#### What you need to do
An exact transcript of the records is what this task asks for.

#### Listed records
- Opening Delimiter -

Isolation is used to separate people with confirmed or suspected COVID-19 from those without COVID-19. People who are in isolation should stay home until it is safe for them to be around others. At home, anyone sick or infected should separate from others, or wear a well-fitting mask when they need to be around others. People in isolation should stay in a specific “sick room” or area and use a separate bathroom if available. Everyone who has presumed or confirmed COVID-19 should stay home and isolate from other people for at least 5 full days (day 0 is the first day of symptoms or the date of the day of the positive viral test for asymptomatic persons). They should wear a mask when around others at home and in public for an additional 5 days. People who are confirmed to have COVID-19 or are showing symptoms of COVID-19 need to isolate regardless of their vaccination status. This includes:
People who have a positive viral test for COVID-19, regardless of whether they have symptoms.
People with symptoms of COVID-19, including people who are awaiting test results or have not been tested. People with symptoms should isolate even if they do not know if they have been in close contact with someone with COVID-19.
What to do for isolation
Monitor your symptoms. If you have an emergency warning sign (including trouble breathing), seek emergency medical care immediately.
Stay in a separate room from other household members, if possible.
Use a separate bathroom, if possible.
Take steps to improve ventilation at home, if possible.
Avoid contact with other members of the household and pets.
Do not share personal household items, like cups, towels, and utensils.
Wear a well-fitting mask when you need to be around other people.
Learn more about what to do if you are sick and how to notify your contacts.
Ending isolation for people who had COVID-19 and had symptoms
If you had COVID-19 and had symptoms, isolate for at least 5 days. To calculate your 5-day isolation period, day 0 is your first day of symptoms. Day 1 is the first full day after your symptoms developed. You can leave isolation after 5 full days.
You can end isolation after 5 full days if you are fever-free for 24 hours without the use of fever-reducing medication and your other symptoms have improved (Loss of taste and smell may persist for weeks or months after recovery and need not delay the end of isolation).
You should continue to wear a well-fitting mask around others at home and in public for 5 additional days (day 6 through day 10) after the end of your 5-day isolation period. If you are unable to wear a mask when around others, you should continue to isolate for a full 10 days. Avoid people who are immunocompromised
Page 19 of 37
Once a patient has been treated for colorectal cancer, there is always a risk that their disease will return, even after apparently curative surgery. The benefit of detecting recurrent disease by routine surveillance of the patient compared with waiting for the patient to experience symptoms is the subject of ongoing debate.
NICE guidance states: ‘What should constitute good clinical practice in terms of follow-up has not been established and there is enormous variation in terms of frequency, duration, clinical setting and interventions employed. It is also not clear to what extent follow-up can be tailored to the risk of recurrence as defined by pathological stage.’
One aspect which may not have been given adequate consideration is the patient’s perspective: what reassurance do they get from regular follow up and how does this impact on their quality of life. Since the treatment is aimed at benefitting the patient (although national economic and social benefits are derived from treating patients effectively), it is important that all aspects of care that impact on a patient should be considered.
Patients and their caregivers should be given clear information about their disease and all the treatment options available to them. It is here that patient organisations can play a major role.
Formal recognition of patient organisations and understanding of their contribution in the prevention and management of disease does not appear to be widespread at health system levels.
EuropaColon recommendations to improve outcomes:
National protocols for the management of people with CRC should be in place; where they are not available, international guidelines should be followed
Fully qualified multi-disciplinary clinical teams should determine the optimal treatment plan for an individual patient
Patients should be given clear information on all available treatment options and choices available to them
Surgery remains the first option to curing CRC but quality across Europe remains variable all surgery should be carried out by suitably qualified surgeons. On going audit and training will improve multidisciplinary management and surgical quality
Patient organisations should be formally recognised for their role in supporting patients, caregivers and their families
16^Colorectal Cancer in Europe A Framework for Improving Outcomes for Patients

- Closing Delimiter -

#### Result of this exercise
Isolation is used to separate people with confirmed or suspected COVID-19 from those without COVID-19. People who are in isolation should stay home until it is safe for them to be around others. At home, anyone sick or infected should separate from others, or wear a well-fitting mask when they need to be around others. People in isolation should stay in a specific “sick room” or area and use a separate bathroom if available. Everyone who has presumed or confirmed COVID-19 should stay home and isolate from other people for at least 5 full days (day 0 is the first day of symptoms or the date of the day of the positive viral test for asymptomatic persons). They should wear a mask when around others at home and in public for an additional 5 days. People who are confirmed to have COVID-19 or are showing symptoms of COVID-19 need to isolate regardless of their vaccination status. This includes:
People who have a positive viral test for COVID-19, regardless of whether they have symptoms.
People with symptoms of COVID-19, including people who are awaiting test results or have not been tested. People with symptoms should isolate even if they do not know if they have been in close contact with someone with COVID-19.
What to do for isolation
Monitor your symptoms. If you have an emergency warning sign (including trouble breathing), seek emergency medical care immediately.
Stay in a separate room from other household members, if possible.
Use a separate bathroom, if possible.
Take steps to improve ventilation at home, if possible.
Avoid contact with other members of the household and pets.
Do not share personal household items, like cups, towels, and utensils.
Wear a well-fitting mask when you need to be around other people.
Learn more about what to do if you are sick and how to notify your contacts.
Ending isolation for people who had COVID-19 and had symptoms
If you had COVID-19 and had symptoms, isolate for at least 5 days. To calculate your 5-day isolation period, day 0 is your first day of symptoms. Day 1 is the first full day after your symptoms developed. You can leave isolation after 5 full days.
You can end isolation after 5 full days if you are fever-free for 24 hours without the use of fever-reducing medication and your other symptoms have improved (Loss of taste and smell may persist for weeks or months after recovery and need not delay the end of isolation).
You should continue to wear a well-fitting mask around others at home and in public for 5 additional days (day 6 through day 10) after the end of your 5-day isolation period. If you are unable to wear a mask when around others, you should continue to isolate for a full 10 days. Avoid people who are immunocompromised
Page 19 of 37
Once a patient has been treated for colorectal cancer, there is always a risk that their disease will return, even after apparently curative surgery. The benefit of detecting recurrent disease by routine surveillance of the patient compared with waiting for the patient to experience symptoms is the subject of ongoing debate.
NICE guidance states: ‘What should constitute good clinical practice in terms of follow-up has not been established and there is enormous variation in terms of frequency, duration, clinical setting and interventions employed. It is also not clear to what extent follow-up can be tailored to the risk of recurrence as defined by pathological stage.’
One aspect which may not have been given adequate consideration is the patient’s perspective: what reassurance do they get from regular follow up and how does this impact on their quality of life. Since the treatment is aimed at benefitting the patient (although national economic and social benefits are derived from treating patients effectively), it is important that all aspects of care that impact on a patient should be considered.
Patients and their caregivers should be given clear information about their disease and all the treatment options available to them. It is here that patient organisations can play a major role.
Formal recognition of patient organisations and understanding of their contribution in the prevention and management of disease does not appear to be widespread at health system levels.
EuropaColon recommendations to improve outcomes:
National protocols for the management of people with CRC should be in place; where they are not available, international guidelines should be followed
Fully qualified multi-disciplinary clinical teams should determine the optimal treatment plan for an individual patient
Patients should be given clear information on all available treatment options and choices available to them
Surgery remains the first option to curing CRC but quality across Europe remains variable all surgery should be carried out by suitably qualified surgeons. On going audit and training will improve multidisciplinary management and surgical quality
Patient organisations should be formally recognised for their role in supporting patients, caregivers and their families
16^Colorectal Cancer in Europe A Framework for Improving Outcomes for Patients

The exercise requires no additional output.